After this court decision Azat is expected to remain in the prison colony for another year, until September 5, 2023.

On the same day a different court, in Chelyabinsk, declared the Russian anarchist movement “People’s self-defense” a ‘terrorist organization’ and banned it throughout Russia. Azat had been formally accused by the FSB of being associated with “People’s self-defense”.

The Azat Miftakhov Committee continues to call for Azat Miftakhov’s immediate release from prison, so that he can resume his mathematical studies and research.

The Azat Miftakhov Committee

09/11/22

Why do pure mathematicians keep proving new theorems but don’t know their applications in real life?

My answer to a question in Quora: Why do pure mathematicians keep proving new theorems but don’t know their applications in real life?

I am a pure mathematician, but I have some experience of solving raw engineering problems, that is, problems where engineers have no vaguest idea what kind of mathematics could be applied. In one peculiar case I was using in my solution the classification of finite simple groups, the one of the most notorious achievements of the 20th century algebra — its original solution was spread over 100+ journal papers of about 10,000 pages in total (and contained gaps and holes which required additional hundreds of pages of proofs). It is hard to imagine anything more pure and remote from the so-called “real life” then the classification of finite simple groups.

I already said somewhere on Quora that

mathematics can be useful, but what makes it useful is not the same as what makes it mathematics.

Mathematics is a living organism which has to meet its own needs just to stay alive. It can be usefully compared with a cow. Cow is useful, for example, she gives us milk. Her udder definitely belongs to applied mathematics. But let us accept that the whole remarkably useful cow is applied mathematics.

The cow needs food and water, and air for breathing, etc. For production of milk, once in a year cow needs a rendezvous with a bull. We may perhaps compare pure mathematics with this bull.

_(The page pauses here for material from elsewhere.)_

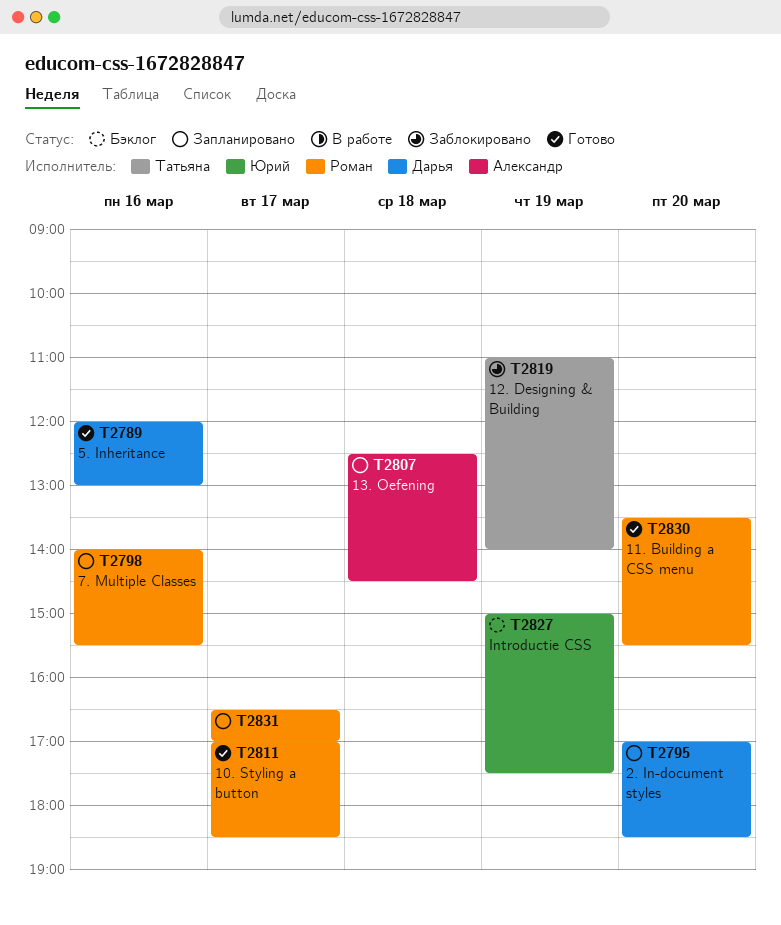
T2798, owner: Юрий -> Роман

Then I had commented a someone else’s answer:

Someone’s answer: There was a mathematician who believed math to be irrelevant if it had real world applications, so he devised a branch of mathematics using only on/off states. His name was George Boole, and the Boolean math he created is the basis of most of the electronic devices in use today. You don’t know what will become useful, but the math will be there for it.

My comment:

I disagree with your assessment of Boole. He designed what is now known as Boolean algebra as a way of checking and resolving logical arguments by some kind of arithmetic with True and False being values used in place of numbers. Prior to 19th century (when Boole lived) the use of logic was confined to Theology and Law, and Aristotelian logic taught to students (as a rule, of privileged classes) who were supposed to become priests or lawyers. As it is clear from his writing, Boole had aim to create logic for the masses, mental tools assisted by calculation on paper, for ordinary working people to understand, for example, court proceedings. He was, in nowadays terminology, a social activists: fought for improvement of working conditions for shopworkers, founded schools, credit unions, etc. The purpose of logical calculus that he invented was very pragmatic.